"Wiltshire Gothick" : Lacock Abbey

Lacock Abbey - which has for several centuries been a house - and Lacock village belong to the National Trust.  They provide backgrounds for numerous costume dramas, recent examples being "Wolf Hall" on television and the Harry Potter films.

The middle section of Lacock Abbey is in Neo-Gothic style of the early 1750s, and was built very shortly after the construction of Horace Walpole's Strawberry Hill House.  The mood of this photo is intended to mimic that of the Gothic horror novel, a genre originated by Horace Walpole; the consequent vogue for Gothic horror was to become the subject of a pastiche in Jane Austen's "Northanger Abbey".

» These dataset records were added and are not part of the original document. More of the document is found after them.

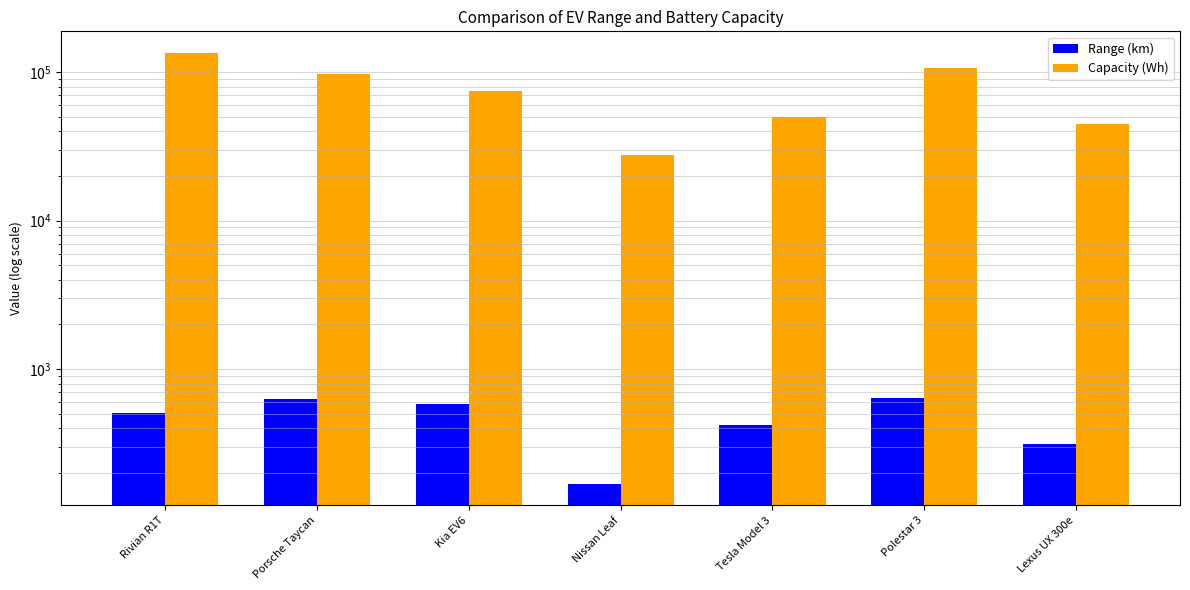

What is the difference between the maximum and second lowest values in the Capacity (Wh) series?

90000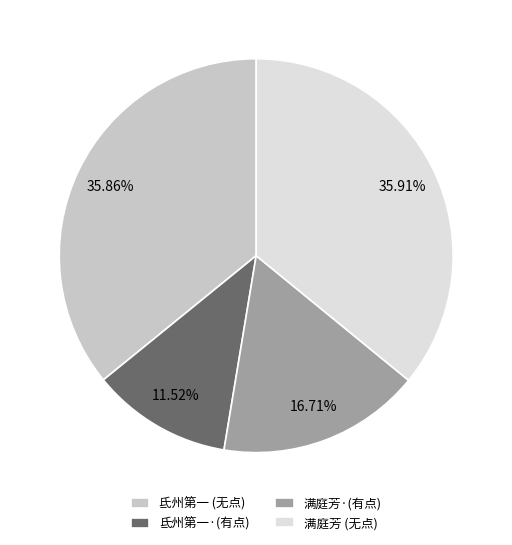

To the nearest percent, what is the average slice percentage?

25%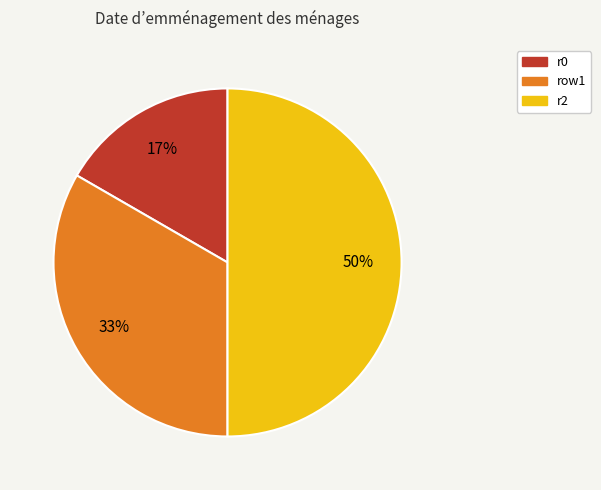

What is the largest slice in the pie chart?

r2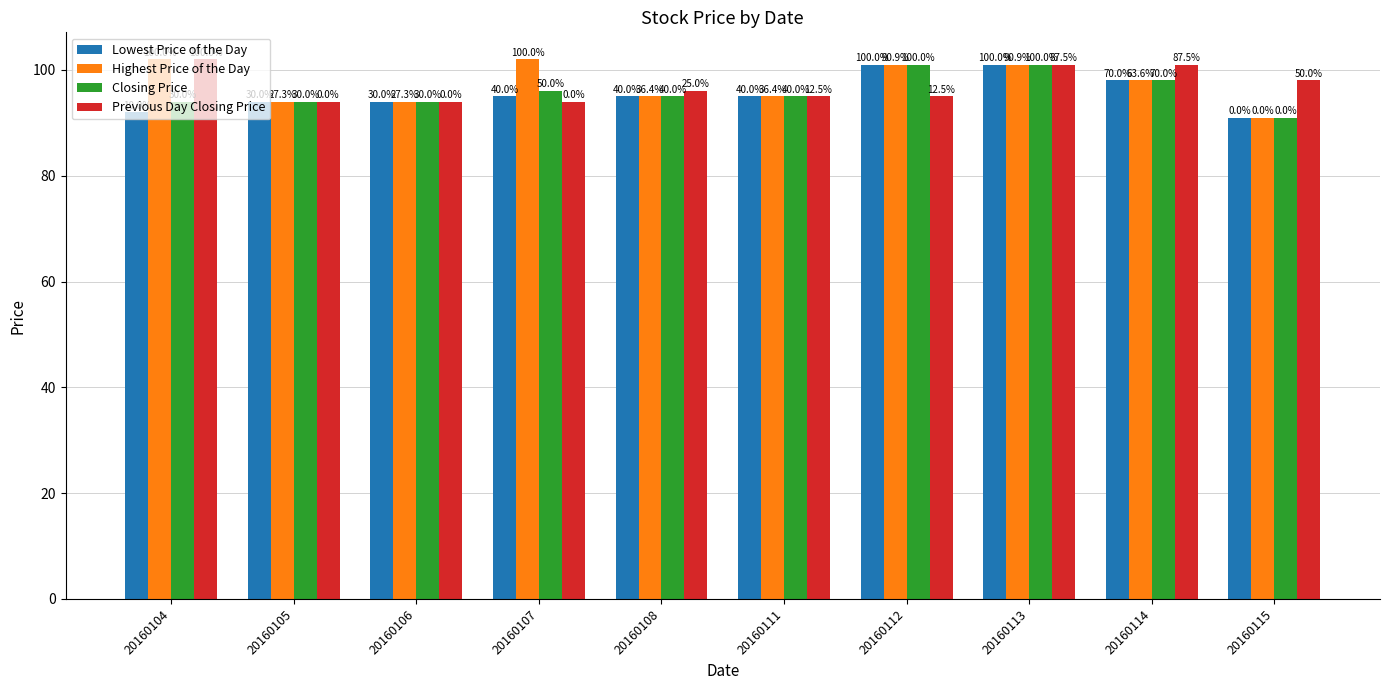

What is the value of the Previous Day Closing Price bar at the 4th from the left?

94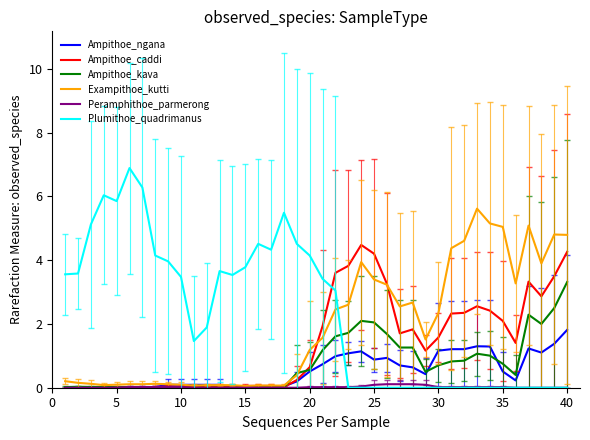

How many times do Plumithoe_quadrimanus and Exampithoe_kutti cross each other?

1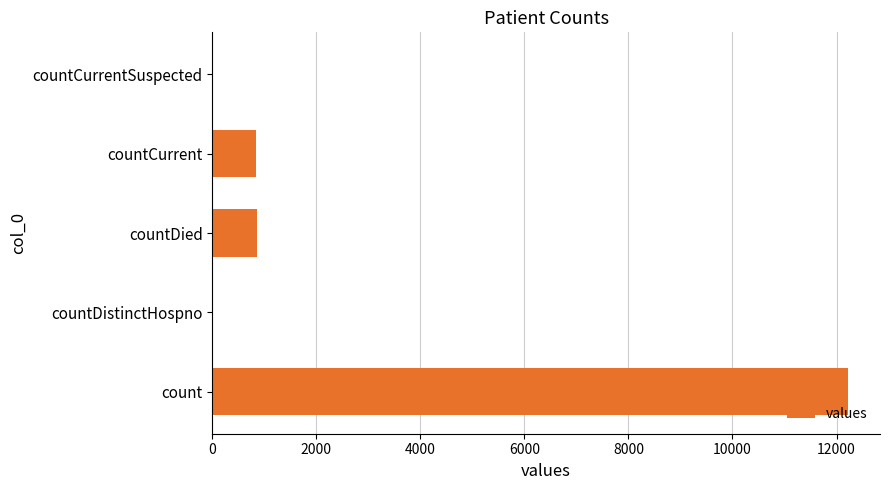

Is it true that the value at count is 5667?

False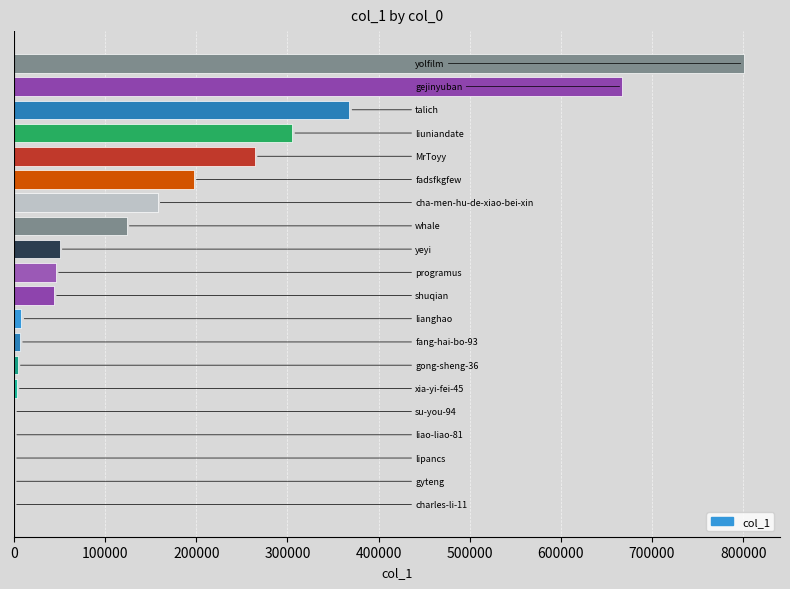

What is the sum of all values?

3046795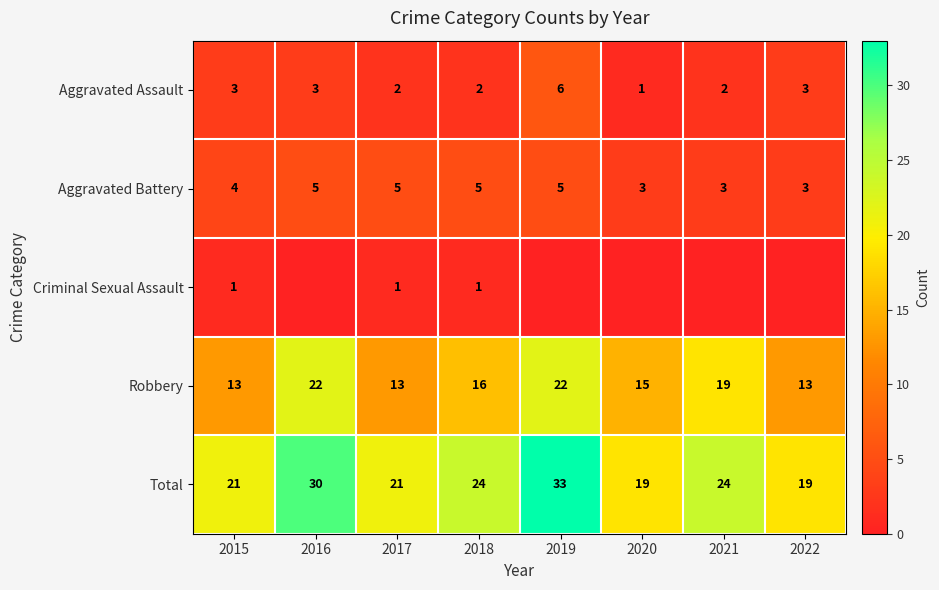

Which series has the largest range (max minus min)?

Total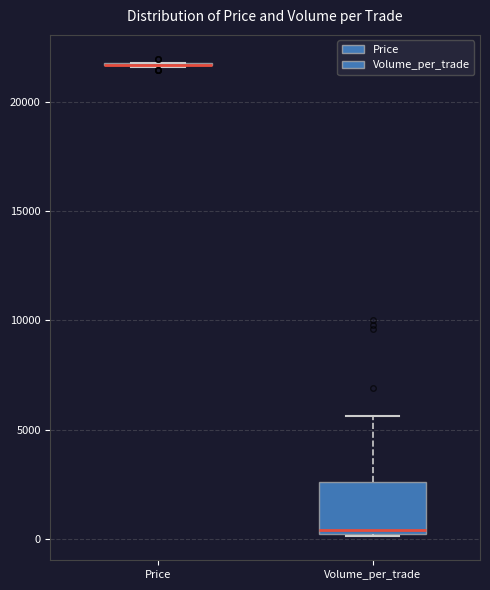

Reading left to right, read every box against the y-axis: the position of its median line, the range the box covers, and the ends of its whiskers. The values are not printed on the chart, so give them approximately, as read against the axis.

Price: box collapsed to a line at 21500, whiskers 21500 to 22000
Volume_per_trade: median 500, box 0 to 2500, whiskers 0 to 5500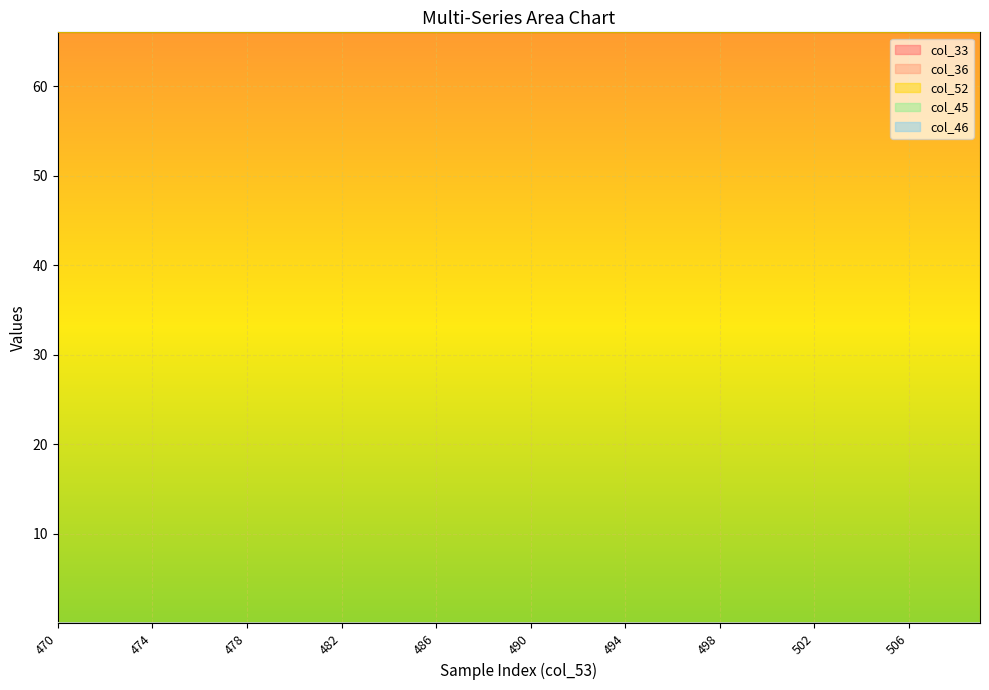

True or false: col_46 and col_45 intersect in this chart.

False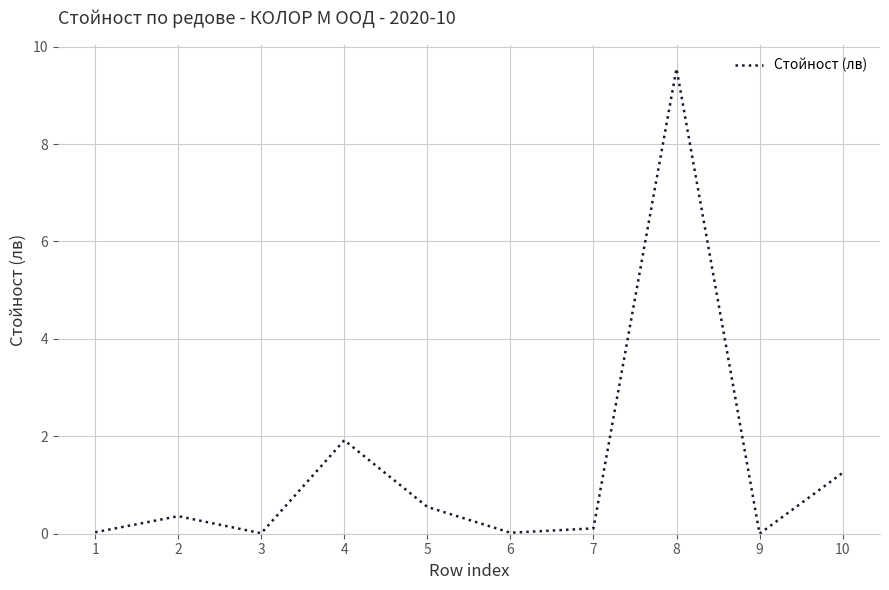

What is the difference between the values at 4 and 2?

1.6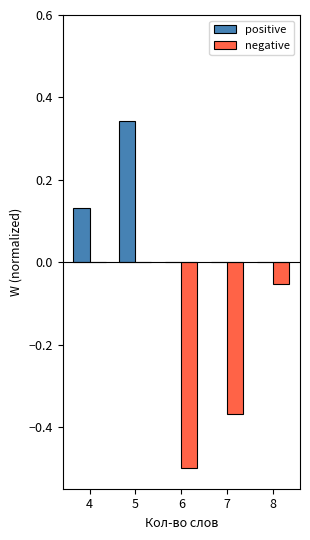

Does the chart contain stacked bars?

No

Lacock Abbey comprises a somewhat confusing jigsaw of architectural elements.  Its oldest parts date from the 13th century, the most modern from the 19th century.  If the layout is confusing, the result is nonetheless delightful.  

The last of the modifications to Lacock Abbey house were made by the polymath William Henry Fox Talbot (1800-1877).  He is best known as the father of modern photography.  It was here at Lacock Abbey that he invented his system of "calotypes": this combined the stabilisation of images - the holy grail of photography - with the use of negative photographs on paper, which were in turn used to generate positives.